Berkat usaha Tennant, barisan depan pasukan Roderick nyaris lolos dari ngarai.
Namun di belakang mereka, jeritan orang-orang yang sekarat terus berlanjut.
“Aaaahhh!”
“Ampuni aku!”
“Aku menyerah! Aku menyerah!”
Korps Tentara Bayaran Drake, yang dipicu amarah dan dendam, tidak menunjukkan belas kasihan.
Pada akhirnya, pasukan Roderick mengalami kehancuran hampir total.
“Marquis Roderick!”
Dominic meraung sambil melanjutkan pengejarannya.
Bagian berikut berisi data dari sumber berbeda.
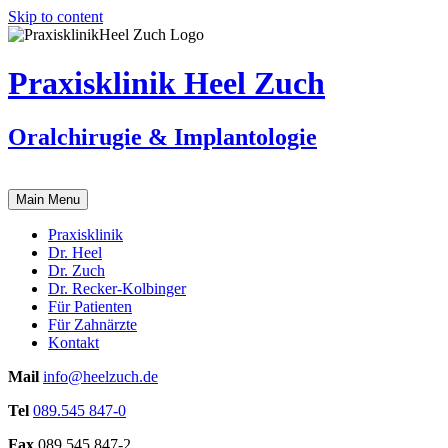
Skip to content
Praxisklinik Heel Zuch
Oralchirugie & Implantologie
Main Menu
Praxisklinik
Dr.
Heel
Dr.
Zuch
Dr.
Recker-Kolbinger
Für
Patienten
Für
Zahnärzte
Kontakt
Mail
info@heelzuch.de
Tel
089.545 847-0
Fax
089.545 847-2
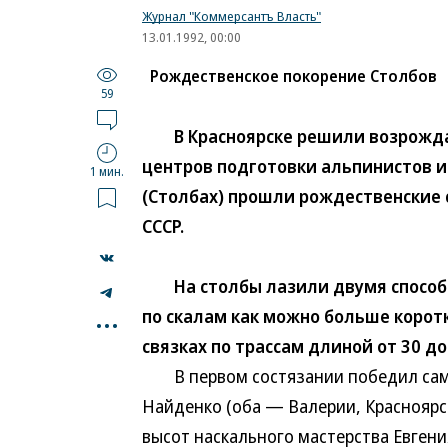
Журнал "Коммерсантъ Власть"
13.01.1992, 00:00
Рождественское покорение Столбов
59
В Красноярске решили возрождать
центров подготовки альпинистов и 
1 мин.
(Столбах) прошли рождественские
СССР.
На столбы лазили двумя способам
...
по скалам как можно больше коротк
связках по трассам длиной от 30 до
В первом состязании победил сама
Найденко (оба — Валерии, Красноярск
высот наскального мастерства Евгени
Anak buahnya mengikuti, niat mereka untuk membunuh si marquis jelas.
Tennant mengabaikan segalanya dan terus maju. Marquis Roderick, bermandikan keringat, mengikutinya tanpa bersuara.
Pelarian mereka berumur pendek.
Tepat di seberang ngarai, pasukan lain menghalangi jalan mereka.
Barisan prajurit itu panjang, jumlahnya tidak kurang dari 10.000 orang.
Di barisan terdepan mereka duduk seorang pria di atas kuda hitam, tombaknya diletakkan dengan santai dan senyum percaya diri di wajahnya.
Mengenali sosok itu, Tennant bergumam muram.
“Dia sudah ada di sini…”
Pria ini tak lain adalah Pangeran Fenris, yang dikenal sebagai yang terkuat di Utara.